Early Tuesday morning, the posts on social media and chat rooms made it clear that Target Corp. was getting on with the hard work of laying off hundreds of people at its Minneapolis headquarters.
The meetings all came off at 8:45, and no one who got an invitation could have been surprised at what was coming. Last week, the company, as almost an afterthought in an overview of its strategic plans, said up to "several thousand" headquarters jobs would go.
And so it happened, 1,700 employees all told they no longer had a job. They picked up their personal stuff and walked out into the sunshine of a glorious Minnesota spring day — a day that clearly marks the end of an era at the bluest of the state's blue-chip companies.
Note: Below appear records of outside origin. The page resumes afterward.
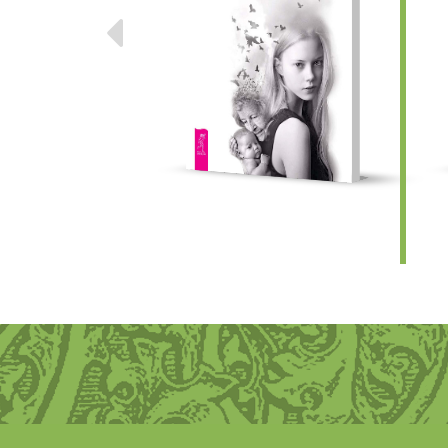
Предыдущие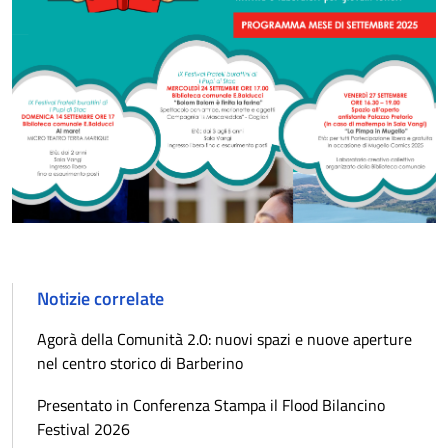
Notizie correlate
Agorà della Comunità 2.0: nuovi spazi e nuove aperture
nel centro storico di Barberino
Presentato in Conferenza Stampa il Flood Bilancino
Festival 2026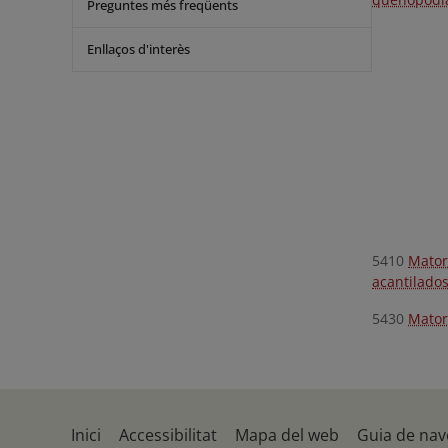
Preguntes més freqüents
Enllaços d'interès
5410
Mator
acantilados
5430
Mator
Inici
Accessibilitat
Mapa del web
Guia de nav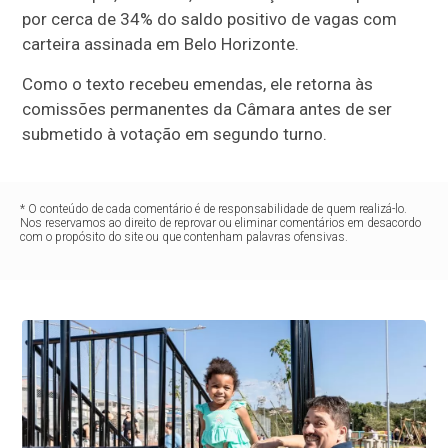
por cerca de 34% do saldo positivo de vagas com
carteira assinada em Belo Horizonte.
Como o texto recebeu emendas, ele retorna às
comissões permanentes da Câmara antes de ser
submetido à votação em segundo turno.
* O conteúdo de cada comentário é de responsabilidade de quem realizá-lo.
Nos reservamos ao direito de reprovar ou eliminar comentários em desacordo
com o propósito do site ou que contenham palavras ofensivas.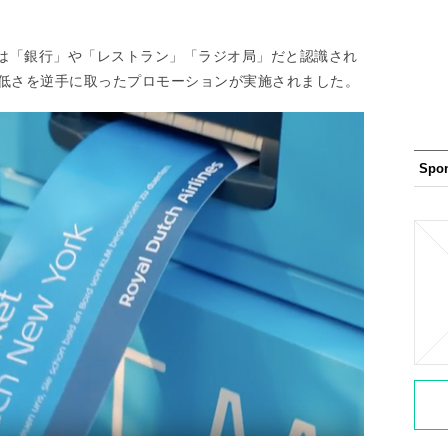
」
は「銀行」や「レストラン」「ラジオ局」だと認識され
の低さを逆手に取ったプロモーションが実施されました。
Spo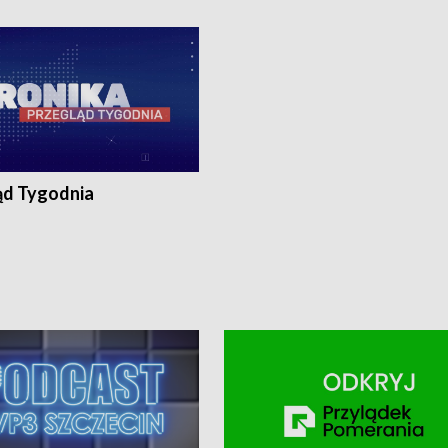
ronika@tvp.pl.
e-mail: kronika@tvp.pl.
ąd Tygodnia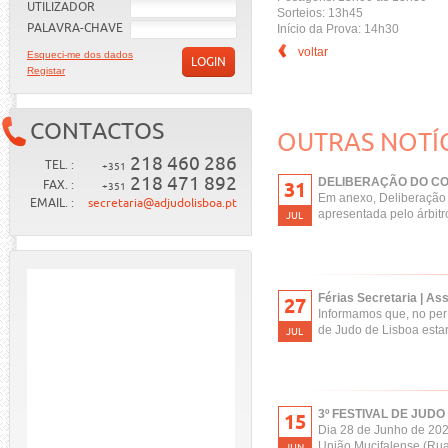
UTILIZADOR
Sorteios: 13h45
PALAVRA-CHAVE
Início da Prova: 14h30
voltar
Esqueci-me dos dados
LOGIN
Registar
CONTACTOS
OUTRAS NOTÍ
218 460 286
TEL. :
+351
218 471 892
DELIBERAÇÃO DO CO
FAX. :
31
+351
Em anexo, Deliberação d
EMAIL. :
secretaria@adjudolisboa.pt
apresentada pelo árbitr
JUL
Férias Secretaria | As
27
Informamos que, no perí
de Judo de Lisboa estar
JUL
3º FESTIVAL DE JUDO 
15
Dia 28 de Junho de 202
União Mucifalense (Rua
JUN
When the confirmation from the company Tuesday morning indicated 1,700 people were let go, the thought here turned immediately to how a company could possibly lay off that many employees in a morning. No company, however big and efficient, can manage that unless it lays people off in groups.
That's exactly what happened.
The posts on social media about the job losses had so many acronyms related to Target's bureaucracy that it was difficult to understand who actually got laid off. It was clear, though, that whole teams of people were out.
That, too, could have been foreseen. When the company said "several thousand" of its 13,000 or so headquarters employees in and around Minneapolis would go, it was obvious this wasn't going to be a case of cherry-picking the poor performers and sending them home.
It wasn't going to be any 5 percent reduction across the board.